The set was a thing of beauty, with the actors only occasionally out of breath from running up and down the four tiers, and there were bits of inspired stagecraft (the Giant’s first appearance, which made my sister gasp; The Witch’s disappearance after “Last Midnight”). Sarah Stiles made for a delightful Little Red Ridinghood. Best of all, last night’s weather become almost another character, with clear skies for the cheery first act and then clouds and brief moments of thunder and lightning for the darker second half.

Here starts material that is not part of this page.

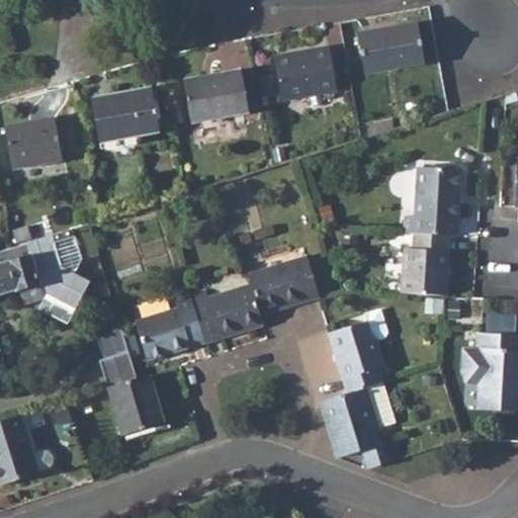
[(358,33),(364,73),(424,63),(418,23),(358,33)]
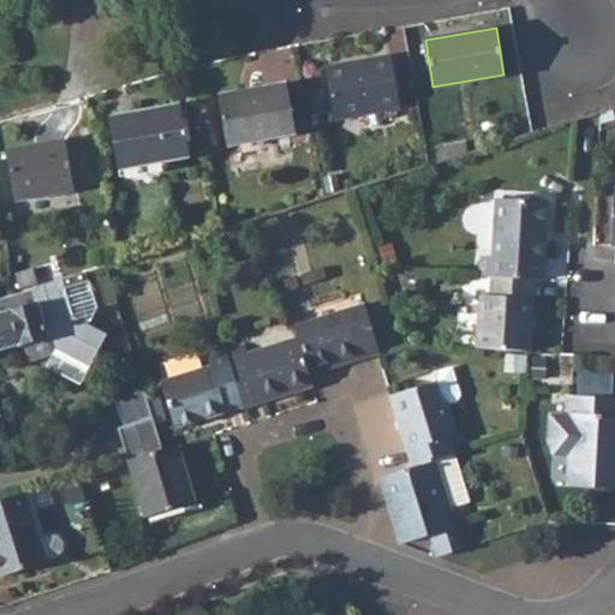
[(326,70),(335,120),(400,107),(389,55),(326,70)]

But still. No one aside from Stiles was able to erase the memory of the original performances, though Kristine Zbornik was a hoot as Jack’s Mother. Amy Adams doesn’t have the gravitas to pull off The Baker’s Wife; here’s a character who defies her husband to troll through the woods with witches and wolves for three days on her quest for a child, and Adams seemed more like a New Yorker who threw on some old clothes to head down to the corner to satisfy late-night munchies. There was no urgency. Denis O’Hare, meanwhile, is just too old for The Baker, which might not have been a problem had he not acted too old. He behaved like a grumpy grandpa most of the time. In addition, he can’t sing the score and, worst of all, he and Adams had zero chemistry.
Jessie Mueller sang Cinderella well, but the character was lost in this production for reasons I still can’t fathom. But every time she appeared on stage, I thought, “Oh, yeah, Cinderella’s in this.”
I’ve never been a huge fan of Donna Murphy, and while I thought she nailed The Witch in the first act, she seemed to drop away in the second. Her flimsy costume didn’t help matters. The Witch becomes the conscience of Act II about 20 minutes in, but it’s hard to take her self-righteous hectoring seriously while she’s wearing a green slip. And “Last Midnight” only landed because of the stage business at the end.
These problems would probably be fatal in a regular production, but the outdoor setting was magic. And, since most people will see this for free, it’s hard to quibble.